L'odeur des trophées fait toujours autant d'effet au PSG. Même sans guère de jours d'entraînement après des vacances post-Coupe du monde fort méritées, le double champion d'Europe a soulevé sa deuxième SuperCoupe d'Europe consécutive, cette fois contre Aston Villa (2-1). Sur feu doux lors des amicaux, Khvicha Kvaratskhelia est monté à ébullition contre les Villans, histoire de se replacer avec fracas dans la course au Ballon d'or.
Quelques jours plus tard, Lens aura-t-il une chance de remporter le Trophée des champions ? Comme souvent, ce match entre le vainqueur du championnat et celui de la Coupe est un vrai casse-tête et la désignation de Bollaert par tirage au sort a fait enrager les supporters parisiens par rapport à la quantité trop faible de places disponibles. Mais vu les difficultés, pour manier l'euphémisme, rencontrées ces dernières saisons, ce système de la pièce en l'air a au moins le mérite de faciliter l'organisation, sans partir dans des contrées lointaines où la Ligue 1 ne prendra jamais (si elle pouvait déjà prendre en France au niveau des abonnements à Ligue 1+, ce serait déjà pas mal...).
Vainqueurs de la Como Cup grâce à une victoire contre Villarreal en finale (3-1), les Sang-et-Or ont affronté Sunderland en double confrontation la même journée (4-1, 0-2) en guise de dernier galop d'essai. Successeur de Pierre Sage, Dino Töppmoller semble convaincre, d'autant qu'il a pu travailler avec un groupe qui a peu évolué cet été et récemment renforcé par l'arrivée en pointe de Franjo Ivanovic. Tout paraît réuni pour conserver cet enthousiasme qui a permis aux Artésiens d'enfin remporter la Coupe, même si le départ de Malang Sarr et la blessure de Samson Baidoo dépeuplent la défense.
"On a hâte de commencer la vraie compétition, a affirmé Toppmöller. On sait que le PSG est favori, ils ont dominé toute l’Europe pendant deux ans. Après leur match de mercredi, tout le monde a bien vu qu’ils étaient prêts, comme tous les champions. On va jouer contre une super équipe, mais il faut montrer qu’on a peur de personne. Il faudra bien gérer entre les moments de pressing et les moments où l’on défendra un peu plus bas, car c’est une équipe à qui il ne faut pas donner d’espaces".

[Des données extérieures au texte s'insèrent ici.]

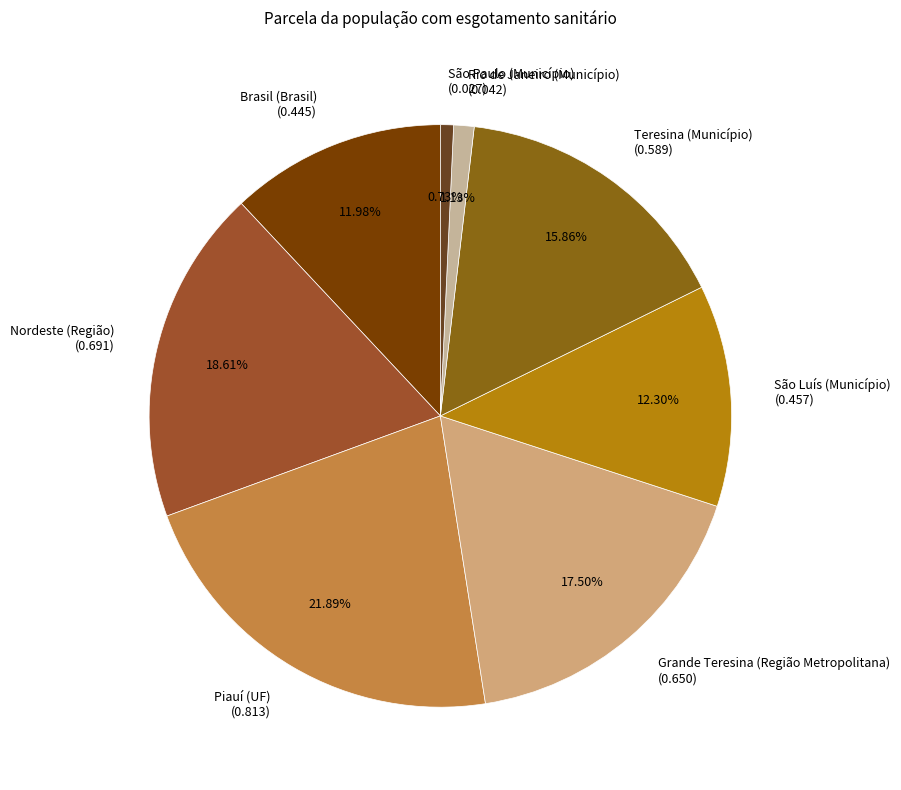

Between Piauí (UF) (0.813) and Brasil (Brasil) (0.445), which is larger?

Piauí (UF) (0.813)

Comme à son habitude, Luis Enrique n'a surtout pas galvaudé la qualité de l'adversaire. "On va jouer l'un des matchs les plus difficiles à l'extérieur, a-t-il estimé en conférence de presse, samedi. Lens a fait un très bon championnat et a gagné la Coupe de France. On sait que c'est dur de jouer à Bollaert mais on est prêt à ce moment de la saison, même s'il n'y a pas la condition physique".
Ce Trophée des Champions pourrait déjà donner un aperçu de quelques pistes de travail. Dans l'hypothèse d'un départ de Bradley Barcola et avec les arrivées de Ferran Torres et de Mika Godts, des évolutions tactiques devraient avoir lieu. On pense plus particulièrement à Maghnès Akliouche, aligné en faux 9 contre Aston Villa, dans un rôle où il peut faire valoir sa polyvalence et sa capacité à échanger les rôles avec les ailiers ou à incarner un meneur de jeu dans un 4-3-3.

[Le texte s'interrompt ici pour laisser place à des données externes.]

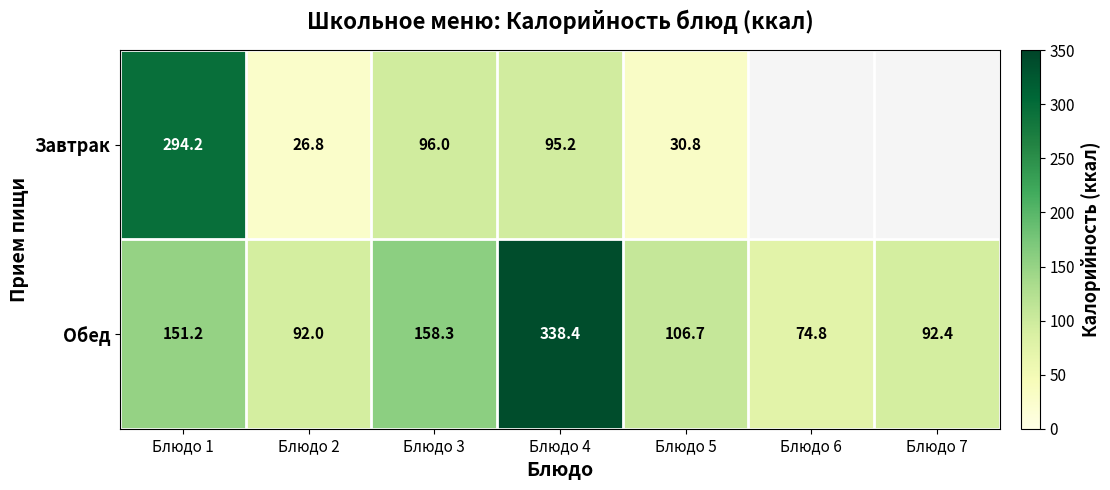

What is the spread (max minus min) of values at Блюдо 5?

75.9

Avec l'Asturien, le PSG n'a jamais été aussi armé pour jouer sur tous les tableaux avec la même ambition, ce qui se traduit par des résultats exceptionnels : "j'ai de bons profils de joueurs, la direction sportive et le club cherchent à trouver des joueurs qui s'adaptent le mieux à ce que nous voulons".
Et ce que Luis Enrique veut, c'est simple : tout gagner, encore une fois.